Exercise directions.
Revise the passage of the kitchen decluttering post that begins at "On Covid-19, I" and stops after "positive, nourishing things.", substituting "police" for "army".

Given passage.
Day 5 - Container Chaos

— 4 minute read


The main agenda of the day was to clear out the kitchen cabinets, which I did with trepidation. This is probably the first time that I have ever done that since we moved in (circa mid 2015).

Underneath the sink I found piles and piles of old containers (yogurt tubs, tapao boxes, the red-lidded CNY snack containers of different volumes, you know the drill) that I meant to reuse, but never found the time to sterilise and sort out. As a result they went forth and multiplied. At first big containers contained little containers but after a while that stopped - containers just balanced themselves precariously one on top of another and hoped for the best. Some resilient stacks stayed stacked. Others just gave up and laid scattered in resignation as newcomers came in and buried them alive.

I moved everything onto the kitchen floor, took some pictures, and escaped the scene. The pictures were sent to my decluttering compatriotas, accompanied by a dismayed call for moral support and some self-admonishment that I should have used the sad containers a long time ago and bought from zero waste places so that I didn't get more containers and things wrapped in plastic. I had some choices to make: what to throw, what to keep. Do I disappoint my younger, more idealistic self who was going to make good use of these containers, or do I just flip her off for making me deal with her hoarding consequences?

After some tea (of which I found copious amounts in my invisible tea department, hidden behind the first couple of boxes that I usually use) I reassessed the situation and realised that I could, in fact, put these containers to good use.

  • Many of the containers, the tapao boxes in particular, are good to make compartments within drawers, something that I sorely need to organise a similar stuff sprawl that was happening in my kitchen drawers. I don't actually have that much stuff, the space is just extremely underutilised as a result of things not being organised. The initial phase of organisation has shown much promise. I think I am going to have a lot of space in the end to enjoy.
  • The lids of the tapao boxes I can use to put linseed oil on when I do oil painting. Plus they don't take much space stacked.
  • The CNY snack containers I can either use in the future to do zero-waste shopping or to donate to cottage industries who will reuse them to sell CNY snacks in.
  • The very tall stack of yogurt containers stack very nicely and are relatively air tight, so I can just keep them in a corner to use for any adhoc containing purposes. Or, I can also give them to Komeil, my art-teaching best friend, to use during his classes.
  • All the little glass spice/herb containers will have to be washed meticulously and then I will have a fantastic spice rack reusing them.
  • There is still an untouched section where the glass containers are congregating, I haven't got to them yet.

I've not been working full time on the kitchen, choosing to pop in and out whenever my energy permits. The kitchen is still in disarray, but I can see how in a few days I will be having a vastly upgraded space where all things have their homes, and together we will make many a delicious meal.

I am dreaming of cookies :)

On Covid-19, I guess the biggest thing is that the army moves in as of today to keep people at home, and away from each other in markets. I read somewhere that 90% of the people are staying at home now, which is a good thing.

I'm trying not to think too much about the virus, but on most Whatsapp groups it is what people talk about. Next week (tomorrow, really) I will begin on a new project connected to it, so it will be occupying my mind a lot, but I am hoping to also carve out some space to think of positive, nourishing things.

This was a video sent by Komeil which made me cry, because it was so beautiful and sad.

In Other Words | במילים אחרות from Tal Kantor on Vimeo.

Somewhere out there is a person who made me feel what she felt. I think it is times like these that we need more art, so that we can be reminded to live, and that we are alive.

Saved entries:
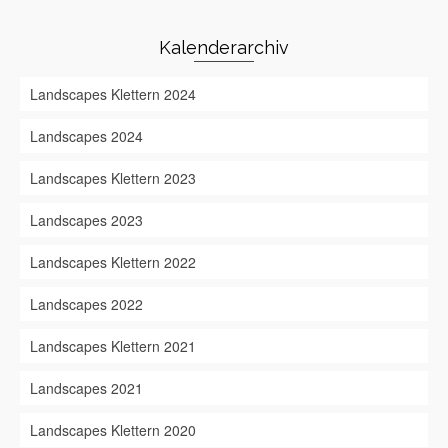
Kalenderarchiv
Landscapes Klettern 2024
Landscapes 2024
Landscapes Klettern 2023
Landscapes 2023
Landscapes Klettern 2022
Landscapes 2022
Landscapes Klettern 2021
Landscapes 2021
Landscapes Klettern 2020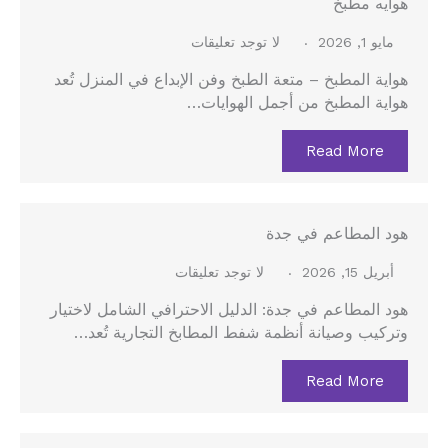
هوايه مطبخ
مايو 1, 2026
لا توجد تعليقات
هواية المطبخ – متعة الطبخ وفن الإبداع في المنزل تُعد
هواية المطبخ من أجمل الهوايات…
Read More
هود المطاعم في جدة
أبريل 15, 2026
لا توجد تعليقات
هود المطاعم في جدة: الدليل الاحترافي الشامل لاختيار
وتركيب وصيانة أنظمة شفط المطابخ التجارية تُعد…
Read More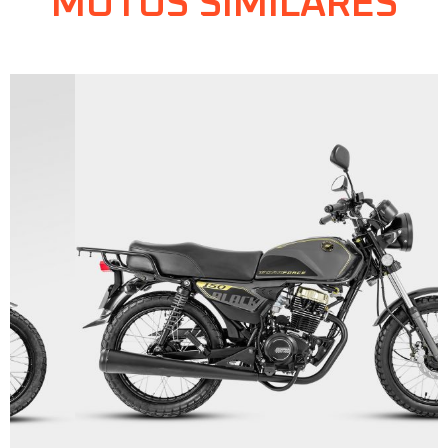
MOTOS SIMILARES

Response area.
On Covid-19, I guess the biggest thing is that the police moves in as of today to keep people at home, and away from each other in markets. I read somewhere that 90% of the people are staying at home now, which is a good thing.

I'm trying not to think too much about the virus, but on most Whatsapp groups it is what people talk about. Next week (tomorrow, really) I will begin on a new project connected to it, so it will be occupying my mind a lot, but I am hoping to also carve out some space to think of positive, nourishing things.